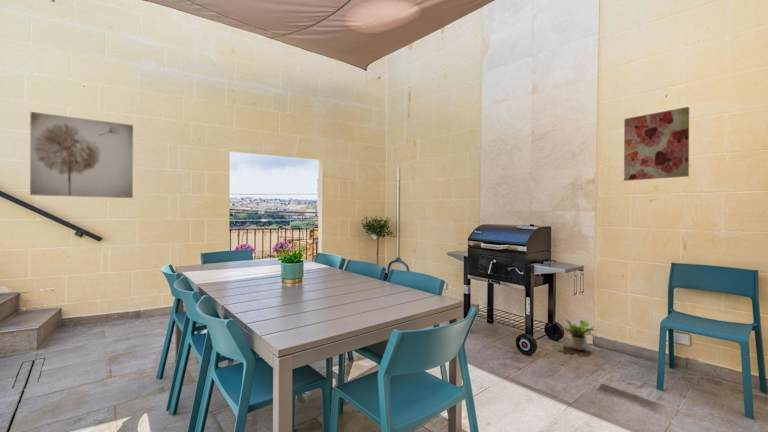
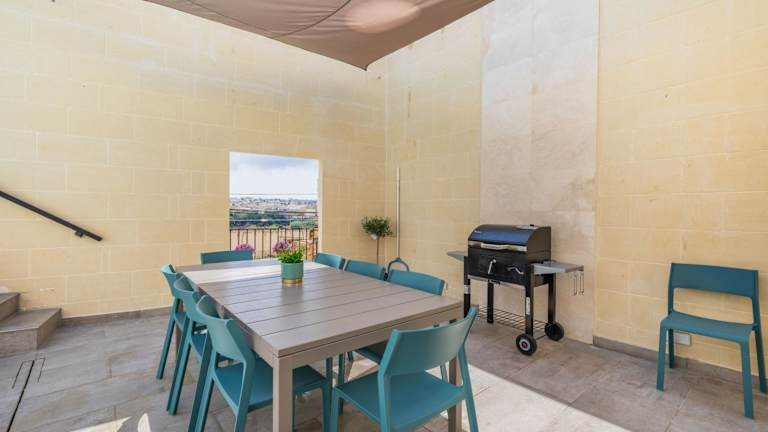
- wall art [29,111,134,199]
- wall art [623,106,690,182]
- potted plant [561,317,597,351]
^^^^^^^^^^^^^^^^
What to work on — Across the data, pull every line containing the string "wall".

Solution for this exercise —
- wall art [29,111,134,199]
- wall art [623,106,690,182]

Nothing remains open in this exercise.